Unique to adrenal surgery, patients with functioning tumors require close observation before, during, and after the operation. Pre-operatively, our surgeons carefully optimize your blood pressure, electrolyte levels, and glucose levels with medications to minimize the risk of complications during surgery. Intra-operatively, we work closely with a dedicated team of anesthesiologists who monitor you minute-by-minute during your operation. After surgery, as mentioned above, you will be kept in the hospital 1 to 2 days for monitoring. After being sent home, you will be enrolled in our post-operative surveillance program specific to your type of adrenal tumor.
Additional Treatments and Follow-up
After surgery, all patients with adrenal tumors are placed in a registry and followed long-term. This will entail blood work and imaging studies that our staff will monitor. Typically, patients with a history of adrenal tumors should have annual bloodwork to look for hormones and other biochemical markers that might suggest the return of the tumor or cancer; some patients will also require imaging studies as well.
In specific cases of malignant adrenal tumors, novel therapies and imaging technology provided by our physicians and scientists at our program will be used to optimize your outcome. Additional treatments for aggressive tumors may include radioisotope therapy, chemotherapy, or immunotherapy.

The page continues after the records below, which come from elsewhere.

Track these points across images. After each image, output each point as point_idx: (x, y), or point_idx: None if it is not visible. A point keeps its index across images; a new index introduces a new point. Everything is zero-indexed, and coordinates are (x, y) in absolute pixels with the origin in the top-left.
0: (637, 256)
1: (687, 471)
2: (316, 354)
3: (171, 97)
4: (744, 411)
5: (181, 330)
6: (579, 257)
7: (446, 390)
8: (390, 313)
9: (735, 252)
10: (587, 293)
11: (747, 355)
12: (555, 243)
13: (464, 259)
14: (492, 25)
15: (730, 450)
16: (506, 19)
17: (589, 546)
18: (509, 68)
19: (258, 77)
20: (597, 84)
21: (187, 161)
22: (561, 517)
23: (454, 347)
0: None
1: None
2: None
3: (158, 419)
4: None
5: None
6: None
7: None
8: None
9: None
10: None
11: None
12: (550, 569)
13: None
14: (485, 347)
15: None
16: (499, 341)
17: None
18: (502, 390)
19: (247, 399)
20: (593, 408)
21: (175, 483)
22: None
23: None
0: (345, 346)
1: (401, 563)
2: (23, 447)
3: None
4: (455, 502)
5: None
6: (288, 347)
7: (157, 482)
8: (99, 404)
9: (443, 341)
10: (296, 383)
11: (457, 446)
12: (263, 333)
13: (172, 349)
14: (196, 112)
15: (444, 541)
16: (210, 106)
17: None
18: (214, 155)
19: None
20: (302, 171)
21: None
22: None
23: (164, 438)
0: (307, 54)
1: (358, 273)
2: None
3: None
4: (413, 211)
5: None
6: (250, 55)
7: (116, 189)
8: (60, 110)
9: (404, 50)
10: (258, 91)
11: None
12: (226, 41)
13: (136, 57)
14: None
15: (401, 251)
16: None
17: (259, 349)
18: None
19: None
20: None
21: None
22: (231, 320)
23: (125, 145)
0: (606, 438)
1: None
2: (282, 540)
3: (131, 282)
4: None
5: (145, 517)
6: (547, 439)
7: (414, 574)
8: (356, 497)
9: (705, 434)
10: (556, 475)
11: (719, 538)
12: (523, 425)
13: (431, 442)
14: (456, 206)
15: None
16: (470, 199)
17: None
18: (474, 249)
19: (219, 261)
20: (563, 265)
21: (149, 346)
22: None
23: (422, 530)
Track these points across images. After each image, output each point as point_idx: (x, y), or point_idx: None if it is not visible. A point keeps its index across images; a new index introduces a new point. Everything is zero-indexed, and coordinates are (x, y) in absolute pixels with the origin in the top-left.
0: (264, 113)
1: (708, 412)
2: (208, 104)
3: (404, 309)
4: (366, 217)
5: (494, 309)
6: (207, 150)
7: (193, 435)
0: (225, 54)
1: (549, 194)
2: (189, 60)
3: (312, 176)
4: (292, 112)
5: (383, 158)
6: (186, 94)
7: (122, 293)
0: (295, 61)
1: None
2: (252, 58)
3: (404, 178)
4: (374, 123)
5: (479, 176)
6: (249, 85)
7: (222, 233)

Furthermore, several research protocols and molecular targeting techniques have been developed at our institution. Your doctor will discuss if you are a candidate for these protocols to more specifically target your adrenal tumor.
At the Weill Cornell Endocrine Oncology program, we are dedicated to a patient-centered multidisciplinary approach to provide you with the most up-to-date treatment options and access to clinical trials for adrenal tumors.